= Sir John Stanhope =

English knight and landowner

Sir John Stanhope (1559 – 1611) was an English knight and landowner, and father of Philip Stanhope, 1st Earl of Chesterfield.

==Career==
John Stanhope was the son of Sir Thomas Stanhope (d. 1596) of Shelford Manor, Nottinghamshire, and Margaret Port, the daughter of Sir John Port of Etwall, Derbyshire, and Elizabeth Giffard.

Charles Cavendish had a feud with the Stanhope family over issues including a fish weir in the River Trent. He arranged to fight a duel with John Stanhope at Lambeth choosing rapiers as the weapon. They came to Lambeth bridge by boat. It was discovered that Stanhope was wearing a sword-proof padded doublet. The fight was called off. In November 1599 Cavendish was shot in the backside by Stanhope's followers while visiting Kirkby Hardwick.

==Marriages and family==
Stanhope married firstly, Cordelia Alington, with whom he had his eldest son and heir, Philip Stanhope, 1st Earl of Chesterfield (d.1656).

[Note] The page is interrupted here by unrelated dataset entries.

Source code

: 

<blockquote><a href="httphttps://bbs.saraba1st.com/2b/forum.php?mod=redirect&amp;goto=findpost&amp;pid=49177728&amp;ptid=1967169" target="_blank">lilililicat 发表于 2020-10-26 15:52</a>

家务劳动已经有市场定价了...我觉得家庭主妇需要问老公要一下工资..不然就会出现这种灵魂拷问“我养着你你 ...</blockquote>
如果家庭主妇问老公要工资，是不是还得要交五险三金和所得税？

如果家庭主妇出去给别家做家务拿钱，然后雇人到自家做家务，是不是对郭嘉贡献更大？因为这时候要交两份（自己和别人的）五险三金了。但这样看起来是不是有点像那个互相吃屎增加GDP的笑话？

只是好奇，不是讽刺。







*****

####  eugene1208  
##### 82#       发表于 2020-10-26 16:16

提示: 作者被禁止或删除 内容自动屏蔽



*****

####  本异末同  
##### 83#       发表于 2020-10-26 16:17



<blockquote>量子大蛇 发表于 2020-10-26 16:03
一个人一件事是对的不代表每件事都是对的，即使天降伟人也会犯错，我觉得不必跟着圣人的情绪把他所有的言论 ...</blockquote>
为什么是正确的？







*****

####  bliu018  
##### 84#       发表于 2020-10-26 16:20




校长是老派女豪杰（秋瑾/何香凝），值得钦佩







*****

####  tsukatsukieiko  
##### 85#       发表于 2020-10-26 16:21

Stanhope married secondly, Catherine Trentham (1566–1621). Their children included:
- John (died 29 May 1638), later Sir, High Sheriff of Derbyshire in 1629. Married Mary Radcliffe. He was granted Elvaston Castle and its estate, which had once belonged to the dissolved Shelford Priory, by his father. He was the great-grandfather of the 1st Earl of Harrington.
- Cordelia (1585 – buried 2 October 1639), married first Sir Roger Aston (died 1612) of Cranford, married second John Mohun, 1st Baron Mohun of Okehampton
- Jane (1606–1683), married first Sir Peter Courten, 1st Baronet, and married second Francis Annesley, 1st Viscount Valentia, by whom she had nine children, died 1683/4, buried in the chancel of St. Mary's Church, Nottingham
- Catherine (1610–1694), married in 1631 to Sir Thomas Hutchinson (MP). They had three children; Charles Hutchinson, M.P. for Nottingham, Stanhope Hutchinson, and Isabella Hutchinson who married Charles Cotton.
- Anne or Anna Katherine (1593–1637), who married Thomas Cokain around the year 1607, and was the mother of the author Aston Cockain or Cockayne. As "Mrs Cokain", she was a correspondent of the poet John Donne.